West German chancellor Willy Brandt's policy of Ostpolitik led to a rapprochement with Poland, and relations were normalized in the Treaty of Warsaw. Further agreements were reached in 1975, when Polish leader Edward Gierek and West German chancellor Helmut Schmidt met in Helsinki during the third phase of the Conference on Security and Co-operation in Europe. According to the agreements, 120,000 to 125,000 people could leave Poland in the family-reunification process in exchange for economic aid from West Germany to Poland. More than 230,000 people left Poland, among whom were nearly all remaining autochthons dissatisfied with political and economic conditions in Poland. Many, especially if they were born after 1945, were unable to speak German; at home they spoke their regional dialect, and at school they were taught Polish and Russian. Those emigrants were usually manual laborers, farmers and craftsmen, most without higher education. After arriving in Germany, they usually cultivated their regional traditions and language. Some of them retained Polish citizenship and played an active role in the Polish organisations in Germany. In the long run, however, most assimilated into German society.

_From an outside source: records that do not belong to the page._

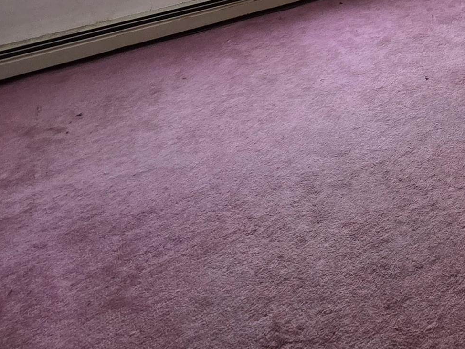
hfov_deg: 34.8
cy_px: -169
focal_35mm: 41
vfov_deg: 26.2
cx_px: 579
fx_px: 551
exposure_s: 1/60
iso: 250
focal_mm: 2.2
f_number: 1.9
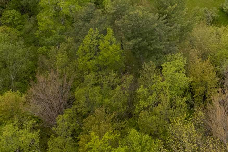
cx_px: 262
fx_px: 488
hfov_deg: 24.2
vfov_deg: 15.7
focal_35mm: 77
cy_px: -101
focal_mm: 8.38
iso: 130
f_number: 2.8
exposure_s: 1/60
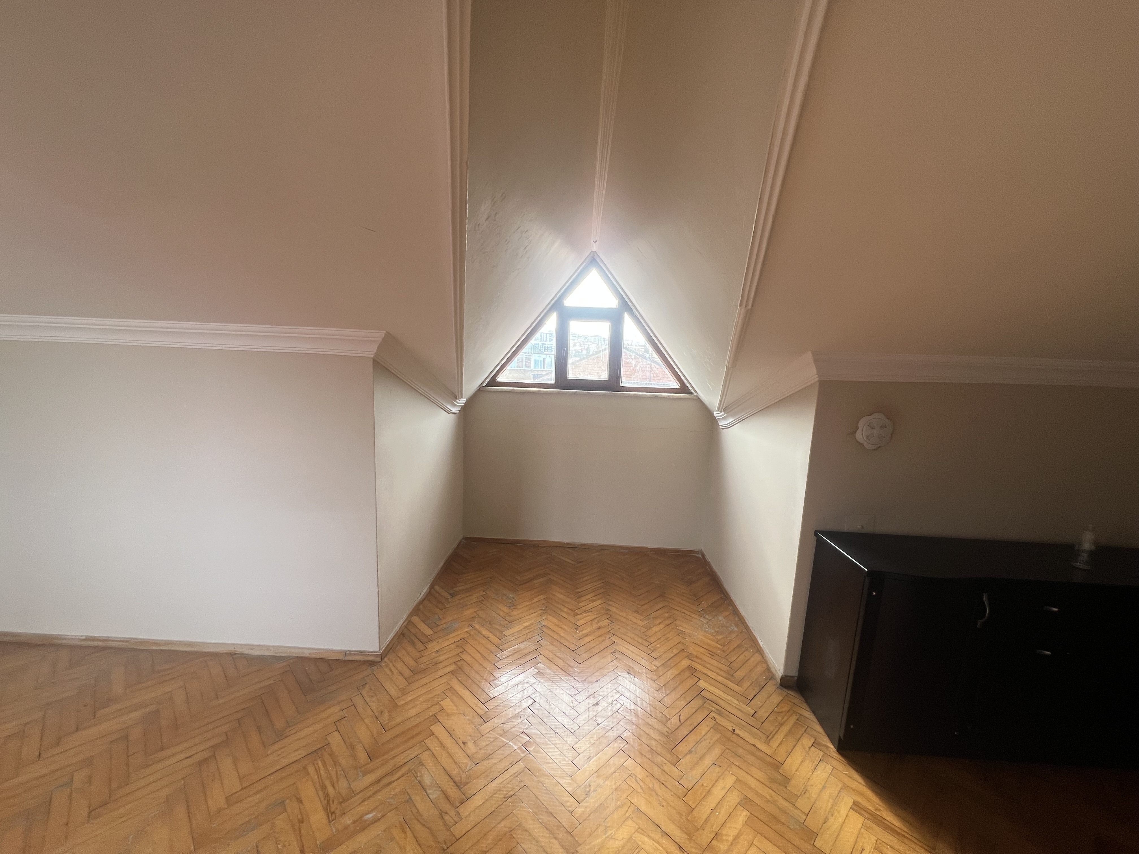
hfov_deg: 106.2
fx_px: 428
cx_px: 570
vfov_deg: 89.9
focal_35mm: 13
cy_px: 427
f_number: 1.8
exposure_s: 1/99
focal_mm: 1.57
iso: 64
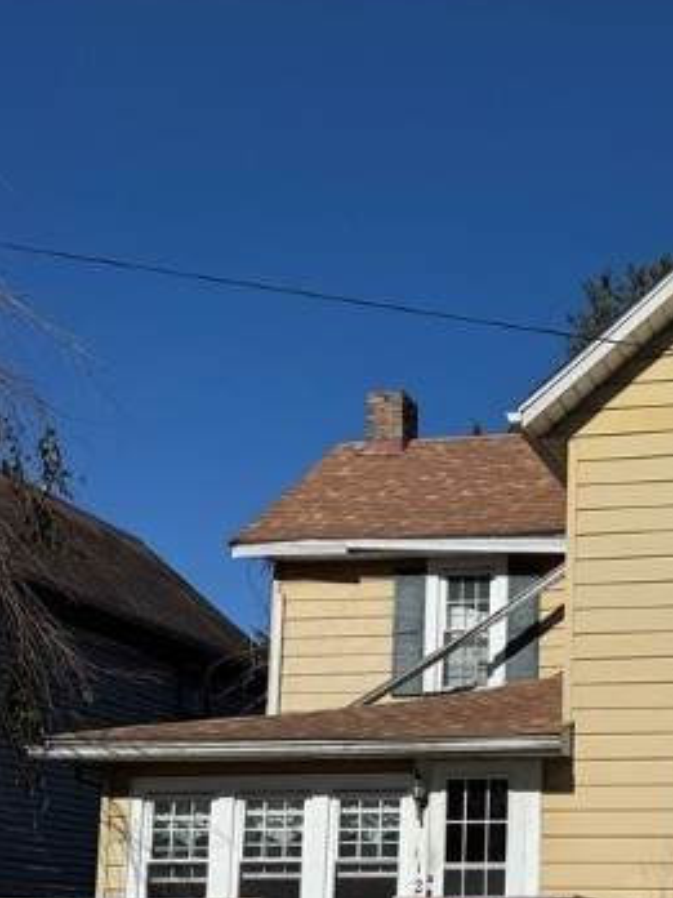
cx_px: 652
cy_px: 790
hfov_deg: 26.3
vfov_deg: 34.4
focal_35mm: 53
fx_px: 1374
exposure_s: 1/9091
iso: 80
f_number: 1.78
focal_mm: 6.76
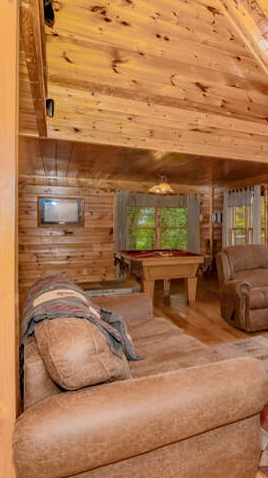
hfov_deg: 33.7
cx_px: 331
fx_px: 341
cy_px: 242
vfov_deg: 69.9
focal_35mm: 27
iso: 640
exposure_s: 1/200
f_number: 7.1
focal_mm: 16
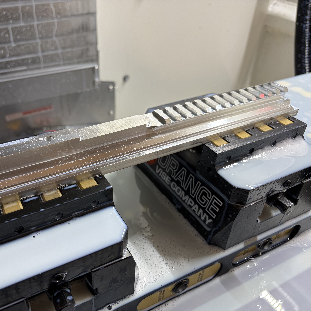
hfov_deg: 52.0
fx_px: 315
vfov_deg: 52.5
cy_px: 157
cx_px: 117
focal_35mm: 31
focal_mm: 5.96
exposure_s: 1/120
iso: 125
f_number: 1.6
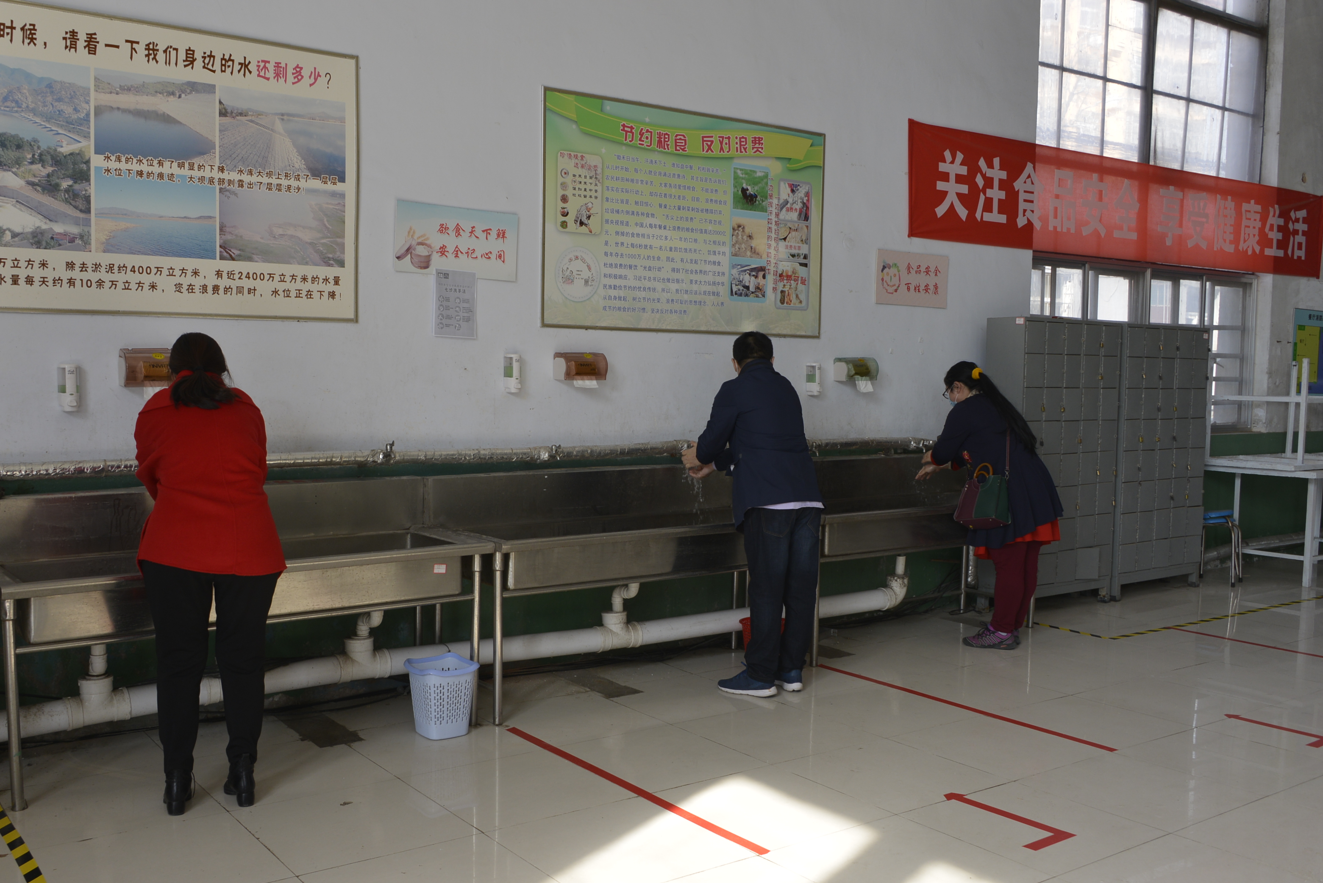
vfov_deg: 40.0
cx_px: 617
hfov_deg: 57.2
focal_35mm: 33
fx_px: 1213
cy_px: 474
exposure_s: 1/100
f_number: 8
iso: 400
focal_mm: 28
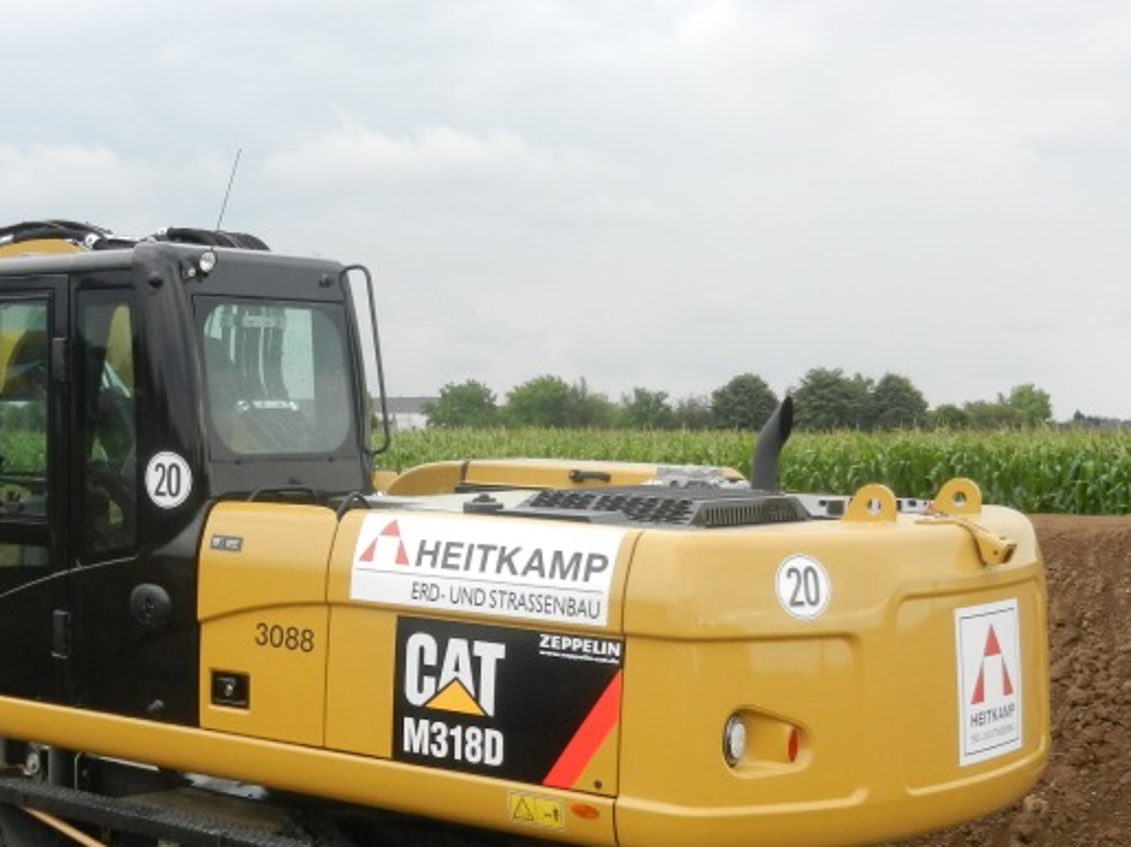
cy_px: 656
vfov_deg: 24.5
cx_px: 349
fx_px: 1927
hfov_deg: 32.4
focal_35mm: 59
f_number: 4
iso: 160
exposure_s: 1/320
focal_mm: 6.9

The 1980s, the last decade of the Polish People's Republic, saw nearly 740,000 people leave Poland overall due to the implementation of martial law and a stagnant economy affected by the economic sanctions imposed by the US under Ronald Reagan. Among those who settled in West Germany, emigrants were primarily ethnic Poles, most of whom did not know German and had to learn it in language courses organised by German authorities. Most maintained close contact with relatives and friends in Poland; some retained Polish citizenship, and most are active in Polish organisations in Germany.

==Other emigrants==

In addition to former German citizens, their descendants and family members (usually from the marriage of an autochthon and non-autochthon) and other Polish citizens also emigrated to Germany after World War II in numbers difficult to estimate. During the 1980s, about 300,000 Poles left Poland (usually illegally) and settled in West Germany. Although many were political emigrants, others emigrated for economic reasons. This "Solidarity emigration" involved a large number of people with secondary and higher education. They are characterised by deep national pride, and actively participate in Polish cultural and political life in Germany; however, few returned to Poland after the fall of communism in 1989.